BEGIN Excerpt
Configurations
Textwire has a few configurations that you can set to customize the behavior of the library. You can set the configurations using the textwire.Configure
function or pass the config to textwire.NewTemplate
function if you use templates.
Setting Configurations
Here is the most basic example of how you can set the configurations:
import (
"github.com/textwire/textwire/v2"
"github.com/textwire/textwire/v2/config"
)
func main() {
textwire.Configure(&config.Config{
TemplateDir: "templates",
TemplateExt: ".html",
})
}
In the example above the TemplateDir
and TemplateExt
make sense only if you use Textwire as a template engine for your project. For things like evaluating a single Textwire file or a string, you don't need to set these configurations.
All the configurations in Textwire are optional, because each configuration has a default value. Read more about the available configurations below.
END Excerpt
BEGIN Supplied records
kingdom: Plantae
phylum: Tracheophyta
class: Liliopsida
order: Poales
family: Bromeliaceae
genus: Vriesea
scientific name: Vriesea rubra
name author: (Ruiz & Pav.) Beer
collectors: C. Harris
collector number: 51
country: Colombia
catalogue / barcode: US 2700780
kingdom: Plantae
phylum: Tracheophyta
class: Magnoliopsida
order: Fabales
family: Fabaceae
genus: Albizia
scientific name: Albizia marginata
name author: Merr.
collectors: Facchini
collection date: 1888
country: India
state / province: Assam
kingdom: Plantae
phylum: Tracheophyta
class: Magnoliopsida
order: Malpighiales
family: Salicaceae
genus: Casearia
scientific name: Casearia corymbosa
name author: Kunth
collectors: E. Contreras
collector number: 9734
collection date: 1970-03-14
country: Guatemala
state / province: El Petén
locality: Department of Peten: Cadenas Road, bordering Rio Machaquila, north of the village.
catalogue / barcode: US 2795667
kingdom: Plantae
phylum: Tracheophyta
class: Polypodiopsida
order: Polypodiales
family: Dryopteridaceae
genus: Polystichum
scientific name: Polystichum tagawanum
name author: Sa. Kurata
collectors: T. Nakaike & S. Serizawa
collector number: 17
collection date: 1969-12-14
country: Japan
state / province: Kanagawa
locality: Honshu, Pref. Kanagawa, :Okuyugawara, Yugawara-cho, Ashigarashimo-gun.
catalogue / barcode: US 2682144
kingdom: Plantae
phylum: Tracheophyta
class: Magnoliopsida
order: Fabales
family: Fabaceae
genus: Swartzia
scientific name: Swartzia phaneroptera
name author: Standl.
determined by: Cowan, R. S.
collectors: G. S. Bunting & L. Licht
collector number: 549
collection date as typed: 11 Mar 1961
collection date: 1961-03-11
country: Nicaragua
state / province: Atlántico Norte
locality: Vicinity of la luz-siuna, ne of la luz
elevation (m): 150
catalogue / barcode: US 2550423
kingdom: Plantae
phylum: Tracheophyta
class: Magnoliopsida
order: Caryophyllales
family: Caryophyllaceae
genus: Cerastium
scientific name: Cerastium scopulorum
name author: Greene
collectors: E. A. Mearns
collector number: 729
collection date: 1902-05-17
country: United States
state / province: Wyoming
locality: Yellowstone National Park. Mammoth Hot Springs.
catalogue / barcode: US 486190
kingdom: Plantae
END Supplied records
Exercise prompt - Continue the Textwire configuration page from the point where it ends.

Output for this task -
Available Configurations
Property | Type | Description of the configuration | Default value |
---|---|---|---|
TemplateDir | string | The directory where Textwire will look for template files | "templates" |
TemplateExt | string | The extension of the template files | ".tw.html" |
Keep in mind that if you use VSCode and you change TemplateExt
to something else than .tw.html
, you will lose the syntax highlighting for Textwire files if you use the Textwire extension.
As Textwire grows, more configurations will be added to the library. If you have any suggestions for new configurations, feel free to open an issue on the GitHub repository.